BEGIN DATA SUPPLIED
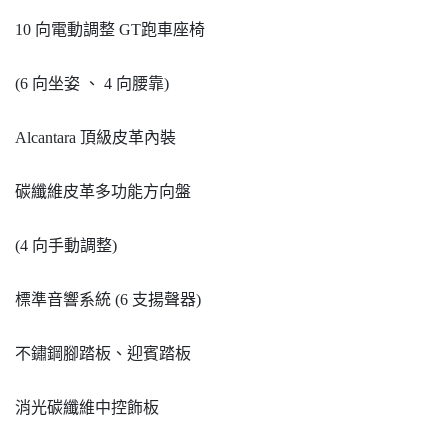
10 向電動調整 GT跑車座椅
(6 向坐姿 、 4 向腰靠)
Alcantara 頂級皮革內裝
碳纖維皮革多功能方向盤
(4 向手動調整)
標準音響系統 (6 支揚聲器)
不鏽鋼腳踏板、迎賓踏板
消光碳纖維中控飾板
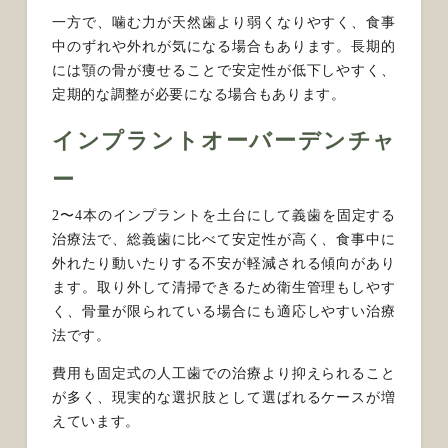
一方で、噛む力が天然歯より弱くなりやすく、食事
中のずれや外れが気になる場合もあります。長期的
には顎の骨が痩せることで安定性が低下しやすく、
定期的な調整が必要になる場合もあります。
インプラントオーバーデンチャ
ー
2〜4本のインプラントを土台にして義歯を固定する
治療法で、総義歯に比べて安定性が高く、食事中に
外れたり動いたりする不安が軽減される傾向があり
ます。取り外して清掃できるため衛生管理もしやす
く、骨量が限られている場合にも適応しやすい治療
法です。
費用も固定式の人工歯での治療より抑えられること
が多く、現実的な選択肢として選ばれるケースが増
えています。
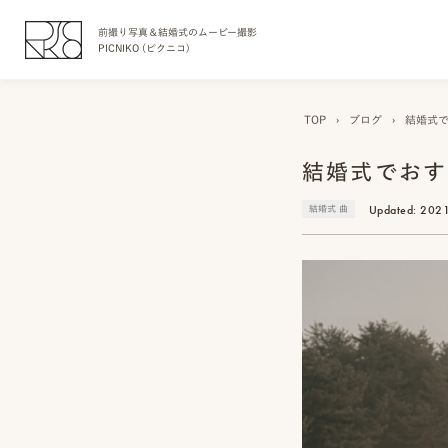
前撮り写真＆結婚式のムービー撮影
PICNIKO (ピクニコ)
TOP
›
ブログ
›
結婚式で
結婚式でおす
Updated:
2021
結婚式 曲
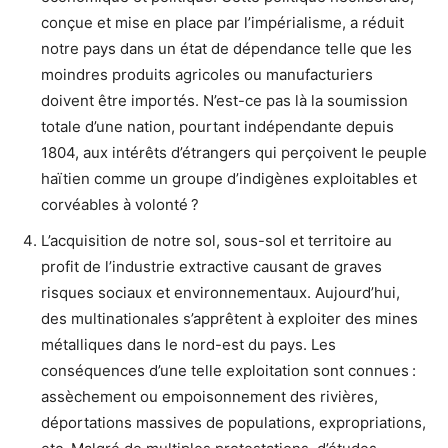
conçue et mise en place par l’impérialisme, a réduit
notre pays dans un état de dépendance telle que les
moindres produits agricoles ou manufacturiers
doivent être importés. N’est-ce pas là la soumission
totale d’une nation, pourtant indépendante depuis
1804, aux intérêts d’étrangers qui perçoivent le peuple
haïtien comme un groupe d’indigènes exploitables et
corvéables à volonté ?
L’acquisition de notre sol, sous-sol et territoire au
profit de l’industrie extractive causant de graves
risques sociaux et environnementaux. Aujourd’hui,
des multinationales s’apprêtent à exploiter des mines
métalliques dans le nord-est du pays. Les
conséquences d’une telle exploitation sont connues :
assèchement ou empoisonnement des rivières,
déportations massives de populations, expropriations,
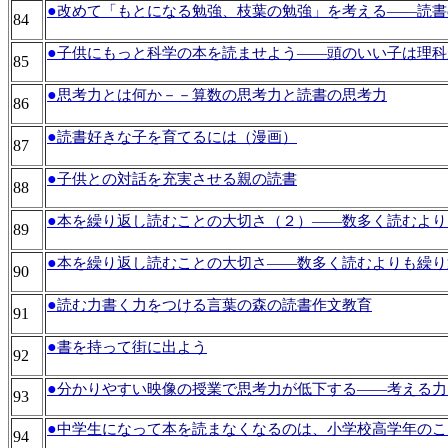
●
改めて「もとになる勉強、枝葉の勉強」を考える――読書
84
●
子供にもっと科学の本を読ませよう――頭のいい子は理科
85
●
思考力とは何か－－算数の思考力と読書の思考力
86
●
読書好きな子を育てるには（漫画）
87
●
子供との対話を充実させる親の読書
88
●
本を繰り返し読むことの大切さ（２）――数多く読むより
89
●
本を繰り返し読むことの大切さ――数多く読むよりも繰り
90
●
読む力書く力をつける言葉の森の読書作文教育
91
●
書を持って街に出よう
92
●
分かりやすい映像の授業で思考力が低下する――考える力
93
●
中学生になって本を読まなくなるのは、小学校高学年のこ
94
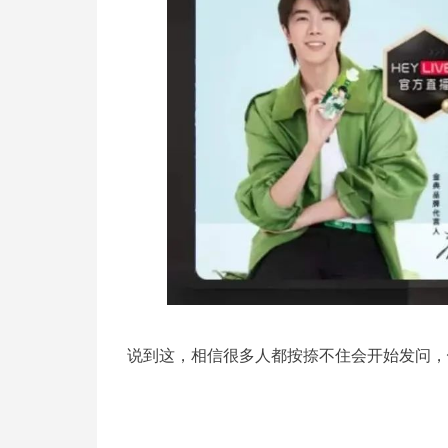
说到这，相信很多人都按捺不住会开始发问，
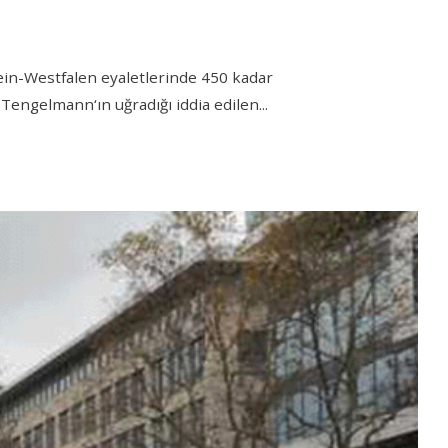
ein-Westfalen eyaletlerinde 450 kadar
Tengelmann‘ın uğradığı iddia edilen
...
END DATA SUPPLIED
Recast the lines from the one with "说到这，相信很多人都按捺不住会开始发问，" through the end of the lines above as a JSON list of strings, one string per line, leaving out blank lines and the pictures.

> **RESULT**:
[
  "说到这，相信很多人都按捺不住会开始发问，",
  "ein-Westfalen eyaletlerinde 450 kadar",
  "Tengelmann‘ın uğradığı iddia edilen",
  "..."
]